I am trying to match at least four G-repeats, each repeat separated by a maximum of 7 characters. Example:
AAGGGAAGGGAAAGGGAAGGGAA
I use following regex which should match uppercase and lowercase characters.
$sequence =~ /((G{3,}[ATGC]{1,7}){3,}G{3,})/gi
This should match at least four G-repeats. The problem is, that I get a positive hit when I match the following sequence:
aaagaggaaaaggggaaaaggggaaaaggggaaa
The first repeat in this sequence contains three gs, separated by an a. Therefore, this sequence should not be matched.

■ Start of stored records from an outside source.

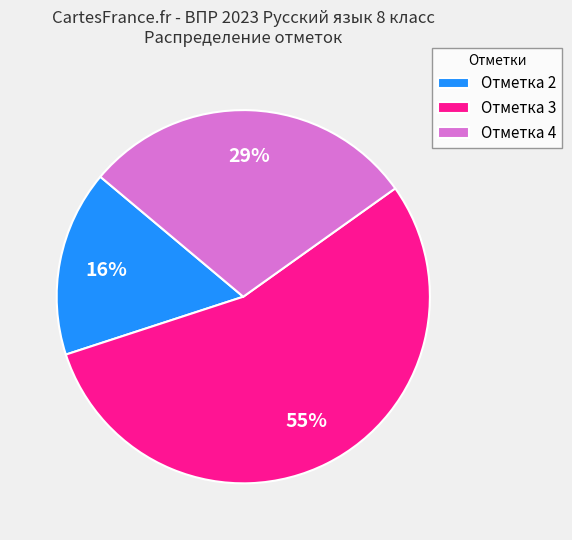

Count the number of slices in the pie.

3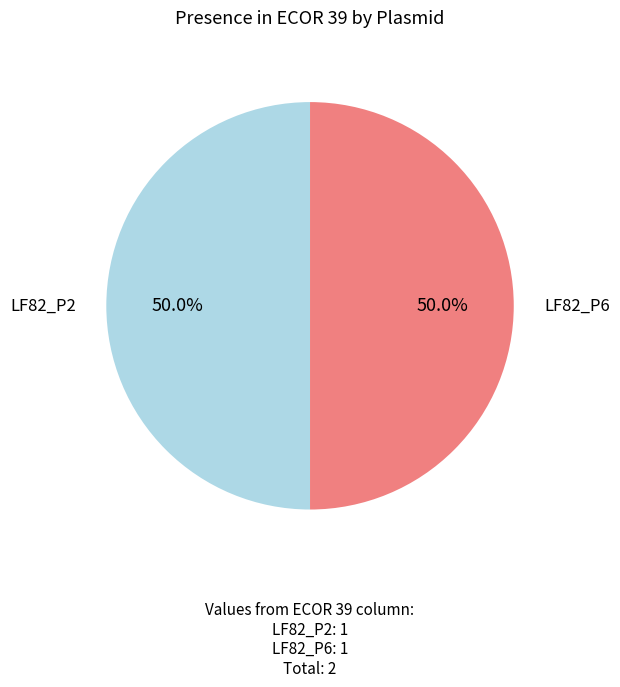

Count the number of slices in the pie.

2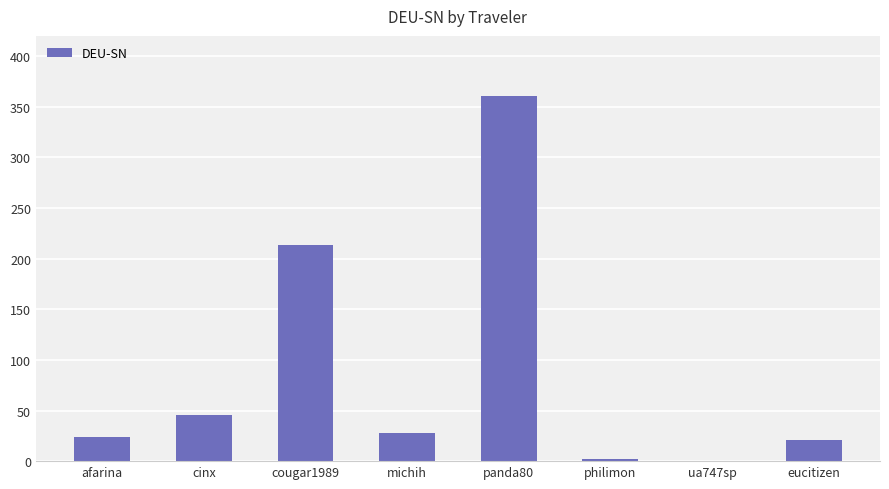

What is the sum of the values at afarina and eucitizen?

45.0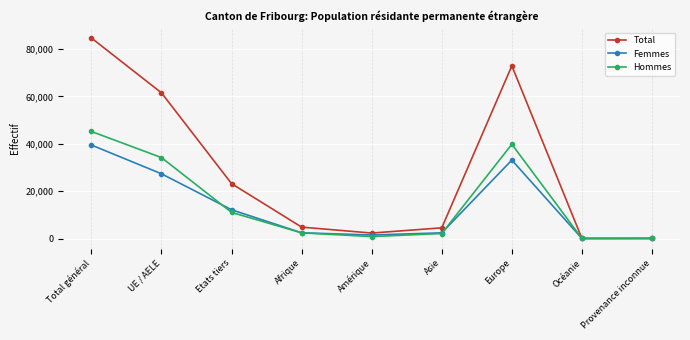

At which category does Total reach its first local peak?

Europe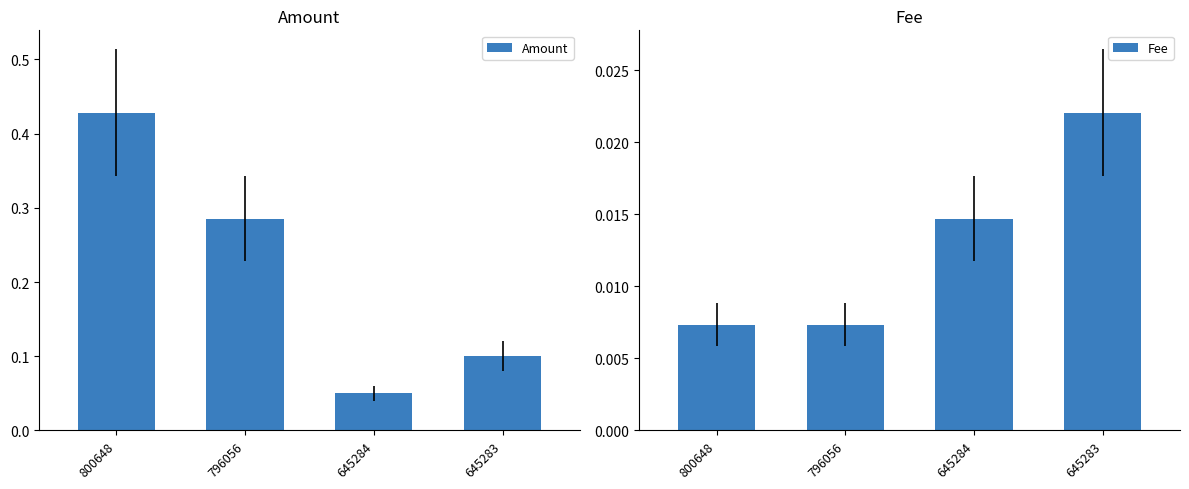

Which series has the largest range (max minus min)?

Amount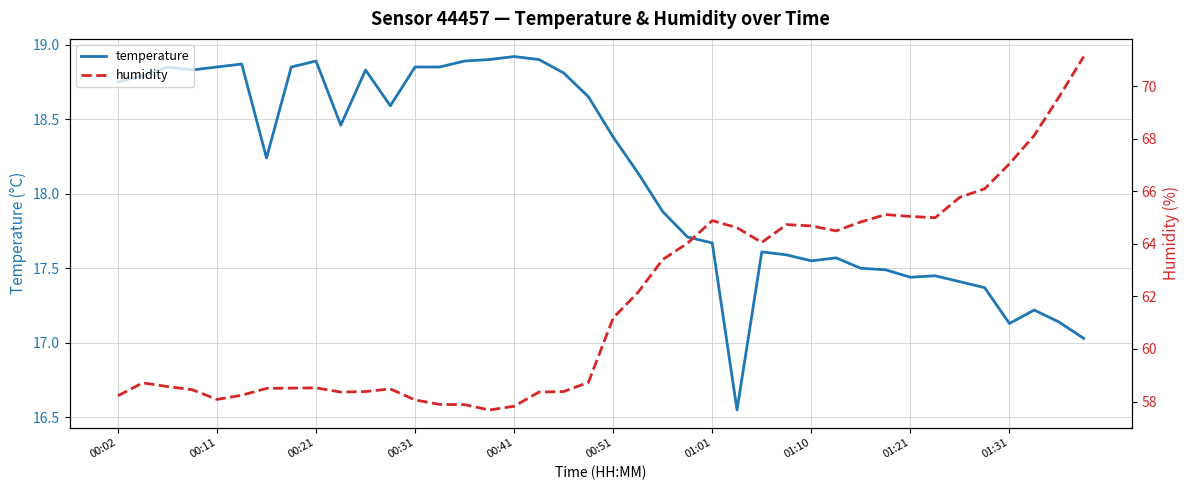

Reading right to left, extract all data points from this chart.

temperature: 17.0	17.1	17.2	17.1	17.4	17.4	17.4	17.4	17.5	17.5	17.6	17.6	17.6	17.6	16.6	17.7	17.7	17.9	18.1	18.4	18.6	18.8	18.9	18.9	18.9	18.9	18.9	18.9	18.6	18.8	18.5	18.9	18.9	18.2	18.9	18.9	18.8	18.9	18.8	18.8
humidity: 71.1	69.6	68.1	67.0	66.1	65.8	65.0	65.0	65.1	64.8	64.5	64.7	64.7	64.0	64.6	64.9	64.0	63.4	62.1	61.2	58.7	58.4	58.4	57.8	57.7	57.9	57.9	58.1	58.5	58.4	58.4	58.5	58.5	58.5	58.2	58.1	58.5	58.6	58.7	58.2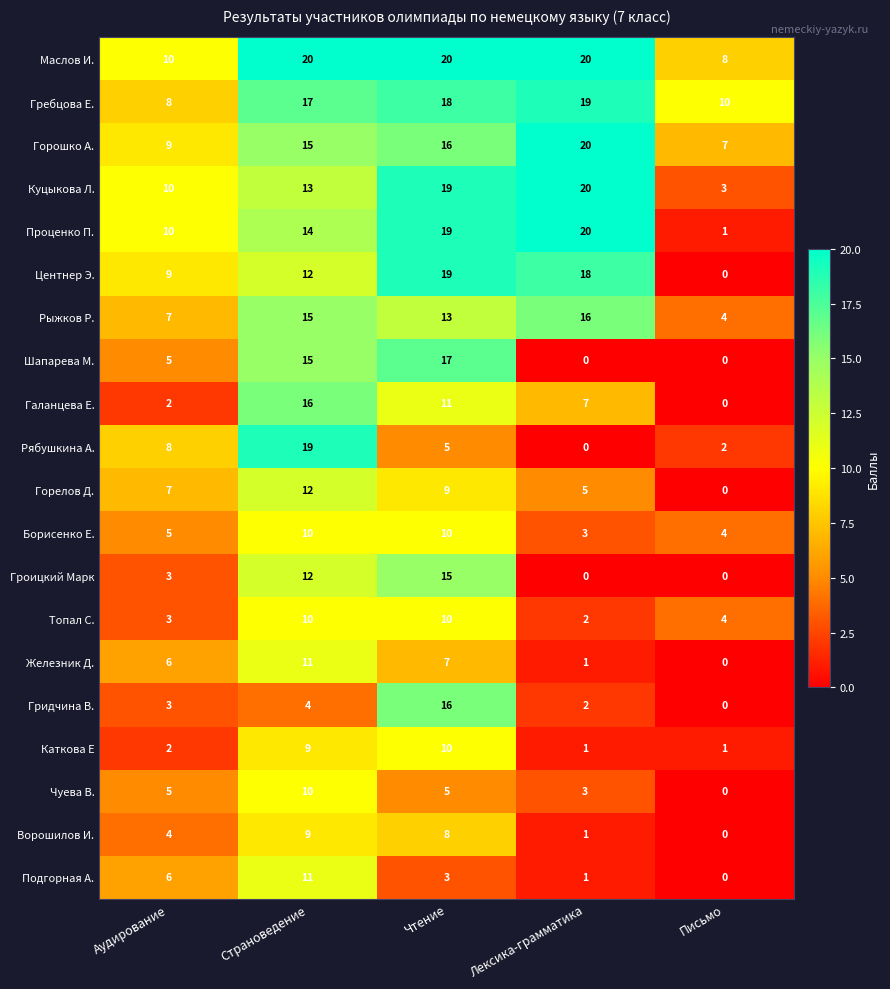

List the labels in order of Центнер Э. value, largest first.

Чтение, Лексика-грамматика, Страноведение, Аудирование, Письмо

Solution 1: The problem seemed to be the /i modifier. I could correct it by modifying the regex:
$sequence =~ /(([gG]{3,}[aAtTgGcC]{1,7}){3,}[gG]{3,})/g
Solution 2 provided by ikegami: Negative lookahead.
$sequence =~ /(([?!G]{3,}[ATGC]{1,7}){3,}[G]{3,})/gi
Thanks @ikegami for the hint and for submitting the bug report.
$ perl -E'say $& while "aaagaggaaaaggggaaaaggggaaaaggggaaa" =~ /((G{3,}[ATGC]{1,7}){3,}G{3,})/gi'
gggaaaaggggaaaagggg
You've found a bug! I filed a bug report.
This bug has been around since at least since 5.10, and it's present in the latest release (5.24.0).
Update: Fixed in Perl 5.26, released on 2017-05-30.